USD rises across the board, Eurozone loses S&P AAA rating
20/Dec/2013 • Currency Updates•
London closed with the pound edging up against the Euro but dipping against the greenback. Accordingly the market is still taking in the effect of the announced start of initial tapering by the FED in JAN 2014. Right now it seems the market is taking it in its stride and the clincher will come in January when the taper is actually initiated.
U.K Retail sales made little noise yesterday nudging up a minor 0.3%, however this fails to retrace the previous months fall. Economists are making noises that despite the overall recovery average wages are still relatively stagnant with average wage rises sat at a poor 0.9%, therefore making it tricky for consumers to splash the cash as the cost of living continues to rocket. Retailers will look to today to get tills ringing, a blizzard of festive shoppers are anticipated to hit the shops hard today, more than £1B will be withdrawn from cash points with cash withdrawals hitting 27k a second by midday, its widely expected to be the busiest day of the year for cashpoints and shops.
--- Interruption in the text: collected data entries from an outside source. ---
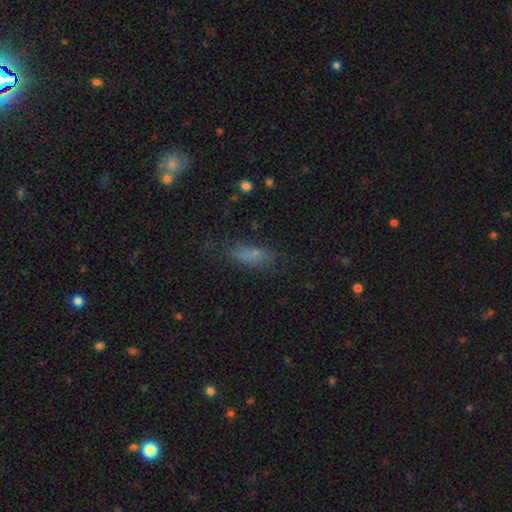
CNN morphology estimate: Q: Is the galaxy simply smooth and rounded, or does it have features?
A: smooth — 73%.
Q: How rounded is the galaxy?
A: in between — 61%.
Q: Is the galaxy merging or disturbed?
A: none — 69%.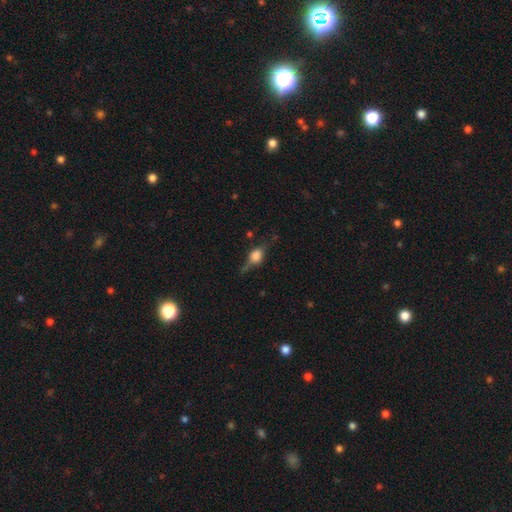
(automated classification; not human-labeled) smooth-or-featured: smooth: 47% | featured or disk: 41% | star or artifact: 12%
  merging: none: 52% | minor disturbance: 28% | major disturbance: 16% | merger: 3%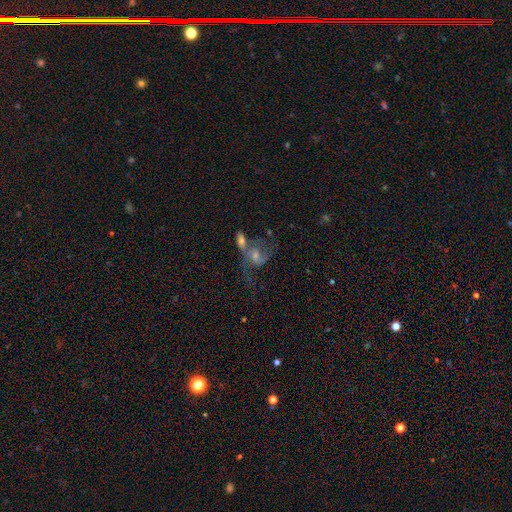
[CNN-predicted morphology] This appears to be a featured or disk galaxy (60%) with no bar (57%), spiral arms (79%) and a moderate central bulge (47%). Merging: merger (53%).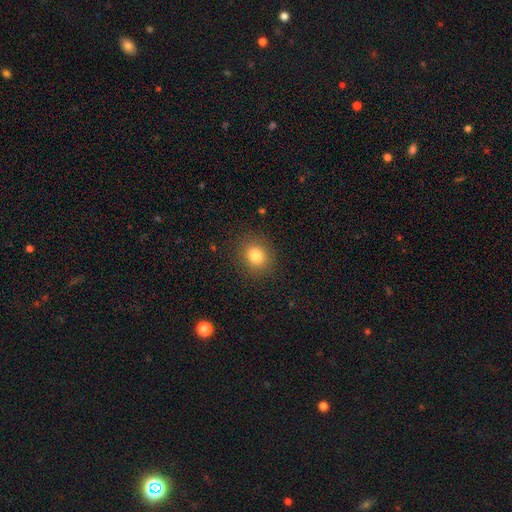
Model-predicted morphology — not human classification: Smooth or featured? Predicted: smooth (p=0.81). How rounded? Predicted: round (p=0.76). Merging? Predicted: none (p=0.88).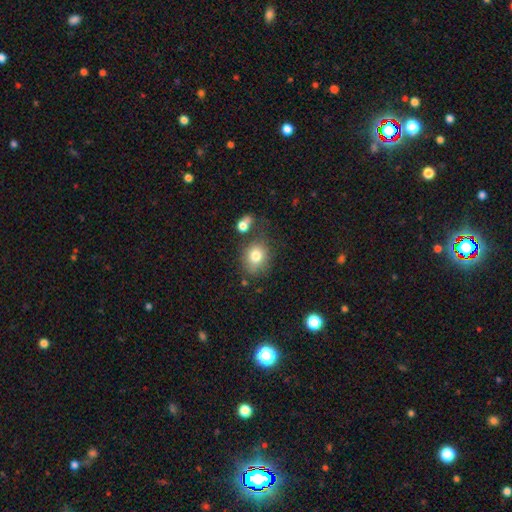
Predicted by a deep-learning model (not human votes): Morphology: type=smooth (79%); roundness=round (62%); merging=none (66%).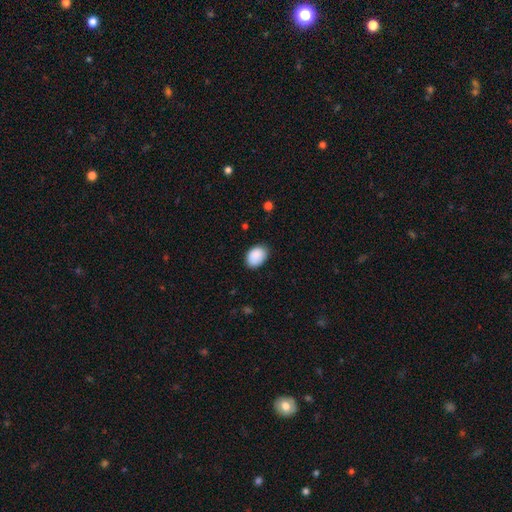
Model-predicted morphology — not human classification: Smooth or featured?
  - smooth: 90% *
  - star or artifact: 7%
  - featured or disk: 4%
How rounded?
  - in between: 79% *
  - round: 20%
  - cigar-shaped: 1%
Merging?
  - none: 82% *
  - minor disturbance: 14%
  - major disturbance: 2%
  - merger: 1%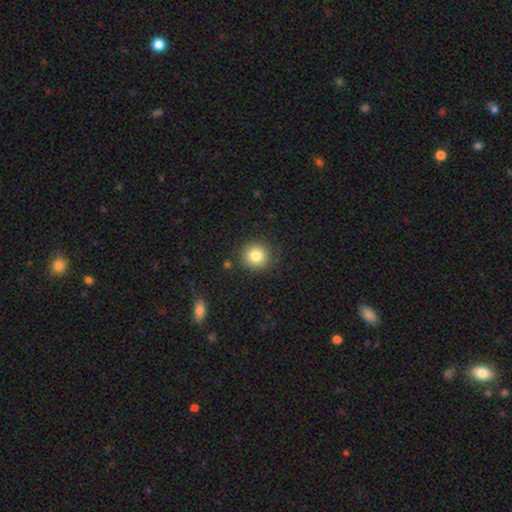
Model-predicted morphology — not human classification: Smooth or featured: smooth — 82% (star or artifact — 10%)
How rounded: round — 92% (in between — 7%)
Merging: none — 86% (minor disturbance — 9%)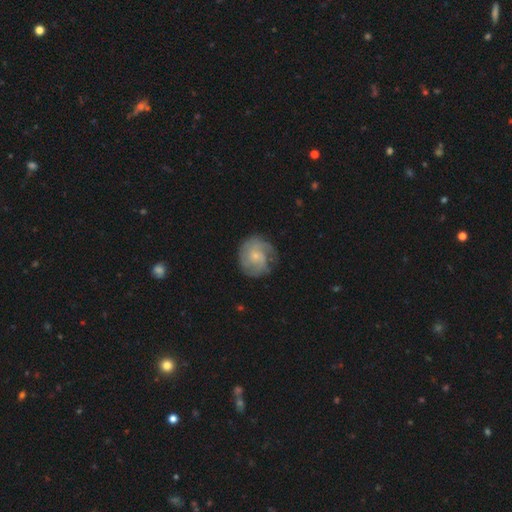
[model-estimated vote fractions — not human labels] featured or disk 67%, smooth 27%, star or artifact 6%. Down the decision tree: edge-on disk — no (98%); bar — no (75%); spiral arms — yes (90%); spiral arm count — 2 (32%); spiral winding — tight (49%); bulge size — small (74%); merging — none (68%).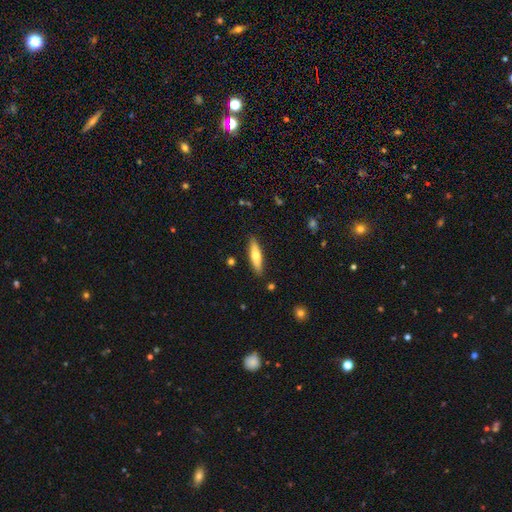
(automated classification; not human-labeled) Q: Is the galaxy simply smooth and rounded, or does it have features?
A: smooth — 63%.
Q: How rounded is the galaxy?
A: cigar-shaped — 68%.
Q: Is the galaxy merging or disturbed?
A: none — 87%.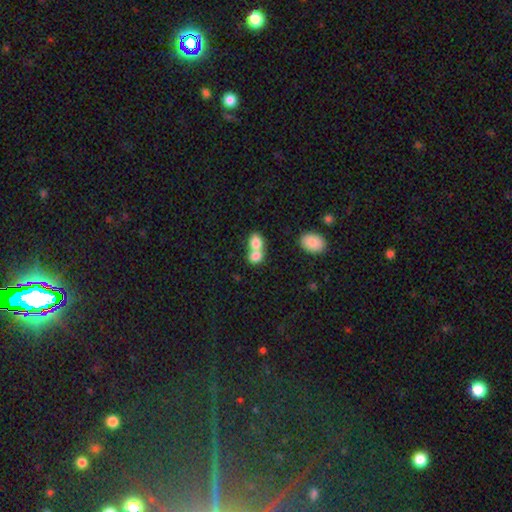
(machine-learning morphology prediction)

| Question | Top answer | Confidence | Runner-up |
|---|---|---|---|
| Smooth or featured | smooth | 79% | featured or disk (13%) |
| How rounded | round | 52% | in between (47%) |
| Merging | merger | 72% | none (21%) |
All of this is massively important for the wider economy. Retail consists of 5.4% of the overall economy and growth in this sector is vital to fuelling a consistent recovery.
Heavy data out of the U.K today includes- quarterly GDP public sector borrowing and total business investment also BOE quarterly bulletin and a consumer confidence survey.
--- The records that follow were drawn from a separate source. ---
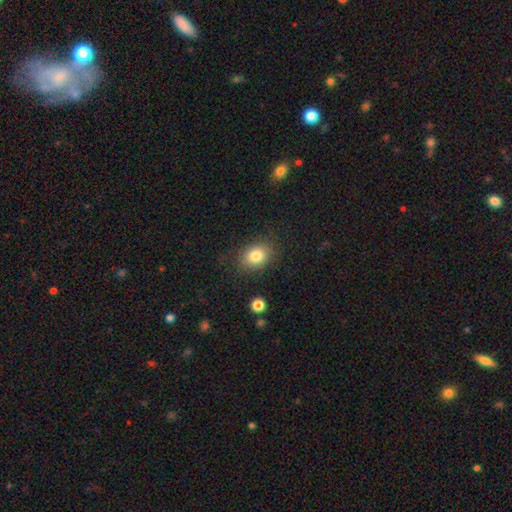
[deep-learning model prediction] Smooth or featured? smooth (82%)
How rounded? in between (62%)
Merging? none (82%)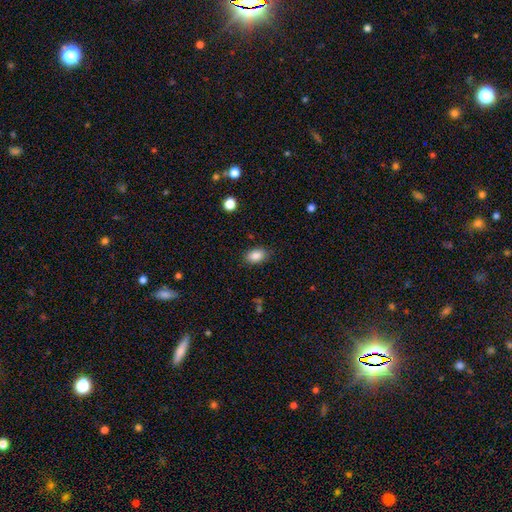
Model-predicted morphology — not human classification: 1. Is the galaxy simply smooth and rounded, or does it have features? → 87% smooth, 8% star or artifact, 5% featured or disk.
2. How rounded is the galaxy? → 87% in between, 11% round, 1% cigar-shaped.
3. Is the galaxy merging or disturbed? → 84% none, 12% minor disturbance, 3% major disturbance, 1% merger.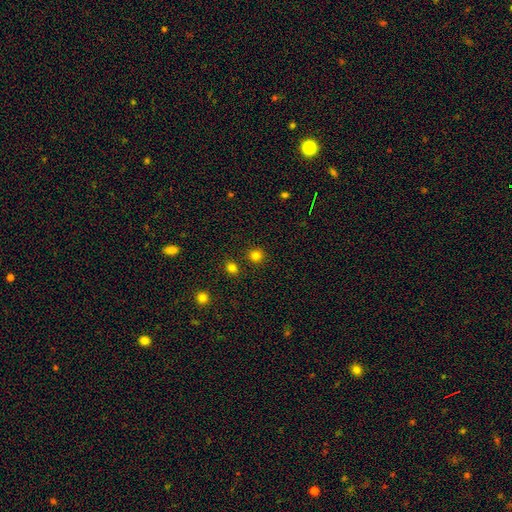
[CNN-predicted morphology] Smooth or featured: smooth — 81% (star or artifact — 15%)
How rounded: round — 92% (in between — 7%)
Merging: none — 88% (minor disturbance — 5%)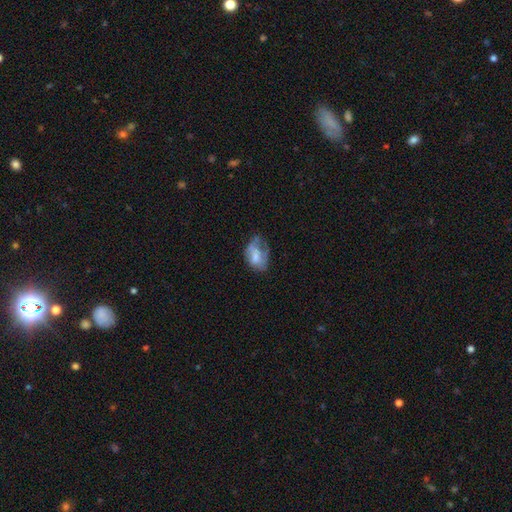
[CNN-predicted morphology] Q: Smooth or featured?
A: smooth (58%); runner-up: featured or disk (33%)
Q: How rounded?
A: in between (82%); runner-up: round (17%)
Q: Merging?
A: none (33%); tied with: minor disturbance (33%)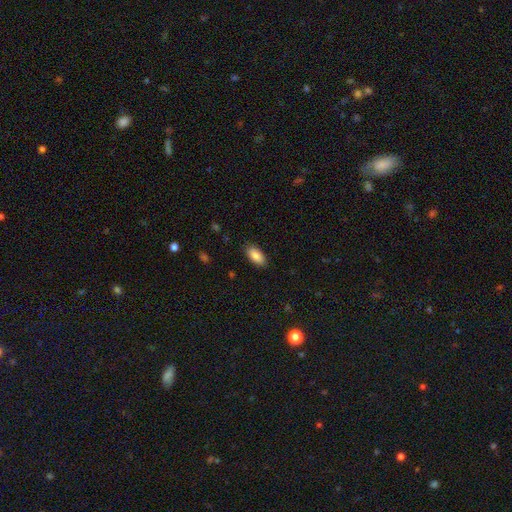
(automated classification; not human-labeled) This appears to be a smooth galaxy with no disk features (87%) that is in between round and cigar-shaped (91%). Merging: none (87%).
Breaking news this morning- EU loses AAA credit rating as S&P cuts to AA+ EUR slipped a little since market opened but remains well supported.
London closed with the Euro down against the pound but minor gains against the Dollar. The main focus was away from the FX market as wider financial markets mediated over what the revolutionary EU banking legislation will mean. EU leaders yesterday reached an agreement of the general principles of the new banking legislation, ultimately they will give regulators fresh powers to close failing banks and ensure we do not see a repeat of the recession where various Eurozone nations almost went bankrupt. The banking union deal was announced in the morning although without an insight into the published legal texts we are unable to quantify what it will mean in practice.
Negotiations had revolved around the creation of a eurozone body with the powers to shut down failing banks, combined with a financial supervisor of the Eurozone as a substrate to the activities of the ECB. However the texts leaves flexibility for governments to block moves by the regulators, decisions would be made within 24 hours unless objections were raised.
The sticking points remains who will have the final say on whether to close the bank and whose pockets will be turned to pay for such a measure.
Data of note out of the Eurozone today includes- EU consumer confidence, German CPI and PPI also Italian retail sales and Greek current account.
Good day for the greenback yesterday with the dollar scalping gains against both the Euro and Sterling.
Bundles of data out of the U.S paint a varied picture. Initial jobless claims rose 10k to 379,000, home sales dipped 4.3% and the Philly Fed manufacturing survey saw a slight uptick. Many are stressing that the data is seasonally adjusted therefore the minor slips are nothing to worry about- this has been the second week of elevated jobless claims and the market or dollar has not moved. However the majority have been wrong before and the data is pretty confusing. Inevitably home sales will continue to dip as mortgages have become more pricey. The initial jobless claims may ruffle a few brows although most still expect the U.S to continue to beat unemployment with more getting into work, hence the planned FED taper as they feel the economy is back on track.
Data of note out of the US today includes- annualised GDP, Kansas Fed survey and the vote for FED chairman.